◆ Excerpted passage ◆
++++++++++++++++++++

To further improve the efficiency of P8, three different copper patterns were investigated. As depicted in Fig. 4, parallel horizontal copper lines, concentric rectangular copper rings and hexagonal copper mesh were implemented in the boding area. Then PMMA was attached to patterned PCB using chloroform as the solvent. Among the three fabricated samples, concentric rectangular copper rings (Fig. 4(d)) showed the most satisfying result. As a justification for the successful result of process P8 it can be noted that in solvent assisted bonding methods, solvent retention and uniform solvent distribution before solvent evaporation have great impact on bonding quality.³² In the case of patterned copper, especially parallel copper lines, the space between copper lines acts as microchannels that facilitates solvent distribution in the bonding area. Also, the etched space between copper lines acts as a reservoir for solvent retention and hence slower solvent evaporation, a process that can enhance the bonding strength notably at the device edge.⁴² Also, copper lines act as mechanical barrier against reflow of the solvated PMMA.⁴⁰

Fig. 4 Different surface area patterns on the PCB, (a) no copper layer, (b) plain copper layer, (c) parallel horizontal copper lines, (d) concentric rectangular copper rings, (e) hexagonal copper mesh.

++++++++++++++++++++

◆ Records provided ◆
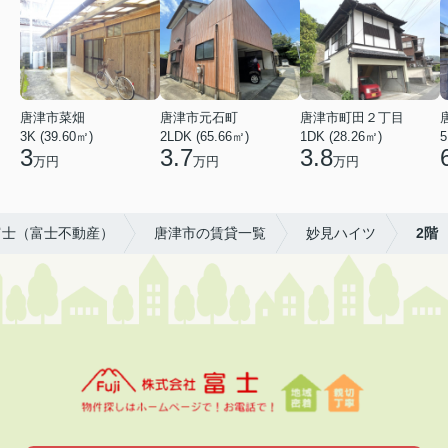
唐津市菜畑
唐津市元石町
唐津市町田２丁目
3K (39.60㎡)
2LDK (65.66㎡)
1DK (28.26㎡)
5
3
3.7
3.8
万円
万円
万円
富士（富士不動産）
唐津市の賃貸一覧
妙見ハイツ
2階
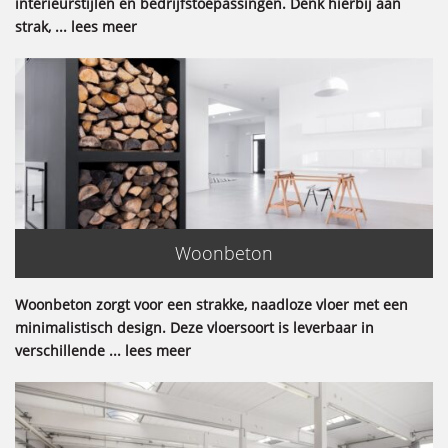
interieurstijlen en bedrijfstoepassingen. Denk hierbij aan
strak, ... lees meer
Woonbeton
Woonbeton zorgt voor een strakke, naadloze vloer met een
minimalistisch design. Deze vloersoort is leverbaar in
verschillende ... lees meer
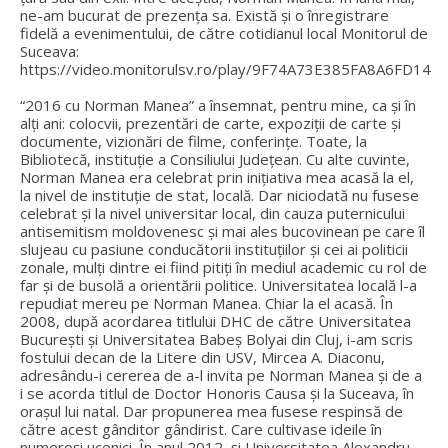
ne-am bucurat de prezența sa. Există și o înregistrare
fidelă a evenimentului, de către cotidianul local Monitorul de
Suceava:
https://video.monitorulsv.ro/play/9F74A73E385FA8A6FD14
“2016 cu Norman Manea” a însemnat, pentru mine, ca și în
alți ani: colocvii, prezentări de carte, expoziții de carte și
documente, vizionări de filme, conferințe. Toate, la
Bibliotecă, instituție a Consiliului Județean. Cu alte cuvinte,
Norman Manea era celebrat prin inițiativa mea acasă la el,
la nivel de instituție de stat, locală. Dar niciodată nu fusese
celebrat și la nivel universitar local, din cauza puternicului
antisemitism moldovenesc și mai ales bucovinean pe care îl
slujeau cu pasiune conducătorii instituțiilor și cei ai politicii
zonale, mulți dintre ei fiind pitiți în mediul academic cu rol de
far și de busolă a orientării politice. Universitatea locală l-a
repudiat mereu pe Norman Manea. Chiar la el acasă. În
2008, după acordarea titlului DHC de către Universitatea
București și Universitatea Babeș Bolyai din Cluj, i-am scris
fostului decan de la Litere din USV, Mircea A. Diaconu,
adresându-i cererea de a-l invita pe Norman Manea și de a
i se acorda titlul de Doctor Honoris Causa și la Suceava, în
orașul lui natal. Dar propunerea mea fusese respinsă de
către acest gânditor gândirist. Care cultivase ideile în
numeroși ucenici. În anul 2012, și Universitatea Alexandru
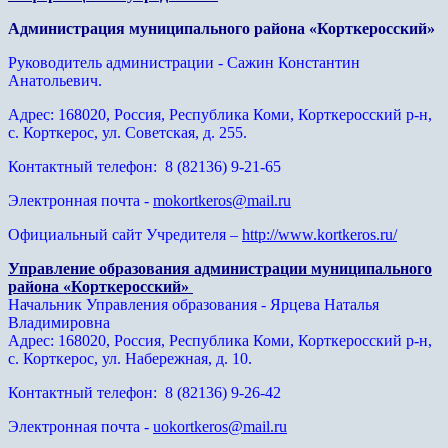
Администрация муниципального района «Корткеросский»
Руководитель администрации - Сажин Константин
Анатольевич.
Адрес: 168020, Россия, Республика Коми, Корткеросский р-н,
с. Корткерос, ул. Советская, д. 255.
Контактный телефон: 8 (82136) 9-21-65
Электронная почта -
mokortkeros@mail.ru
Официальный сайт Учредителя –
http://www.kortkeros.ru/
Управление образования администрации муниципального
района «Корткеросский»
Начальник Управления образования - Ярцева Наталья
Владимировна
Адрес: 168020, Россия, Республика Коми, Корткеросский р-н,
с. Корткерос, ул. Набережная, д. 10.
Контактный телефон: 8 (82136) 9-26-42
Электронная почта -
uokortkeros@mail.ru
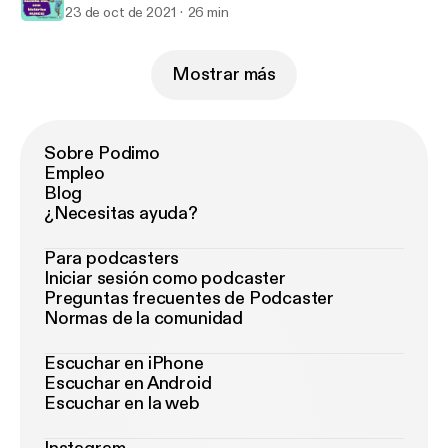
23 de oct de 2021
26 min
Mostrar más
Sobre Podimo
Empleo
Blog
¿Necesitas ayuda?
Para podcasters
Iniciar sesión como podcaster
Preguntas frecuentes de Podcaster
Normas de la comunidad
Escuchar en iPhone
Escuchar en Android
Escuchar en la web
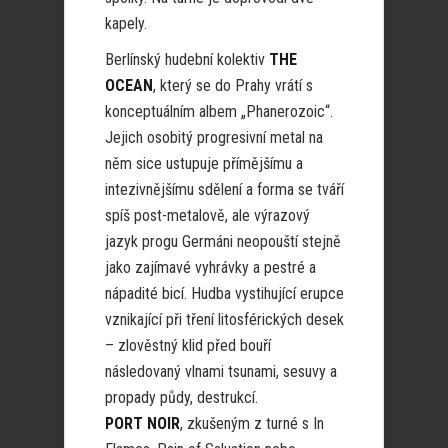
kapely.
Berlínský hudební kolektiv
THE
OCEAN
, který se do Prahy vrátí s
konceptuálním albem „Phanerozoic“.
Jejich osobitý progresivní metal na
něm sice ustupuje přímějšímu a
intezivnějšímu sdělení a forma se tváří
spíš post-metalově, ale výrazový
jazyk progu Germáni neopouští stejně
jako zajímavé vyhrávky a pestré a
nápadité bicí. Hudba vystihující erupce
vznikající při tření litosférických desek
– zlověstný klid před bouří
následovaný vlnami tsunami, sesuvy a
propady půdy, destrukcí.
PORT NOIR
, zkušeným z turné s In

++++++++++++++++++++

For each statement below, say yes or no to whether it agrees with the passage on copper patterns for PMMA bonding, and quote the words of the passage that decide it.
(a) Of the three fabricated samples, the concentric rectangular copper rings gave the best result.
(b) Fig. 4(b) shows the hexagonal copper mesh.
(c) The etched space between copper lines makes the solvent evaporate faster.

(a) Yes: "Among the three fabricated samples, concentric rectangular copper rings (Fig. 4(d)) showed the most satisfying result."
(b) No: "(b) plain copper layer"
(c) No: "acts as a reservoir for solvent retention and hence slower solvent evaporation"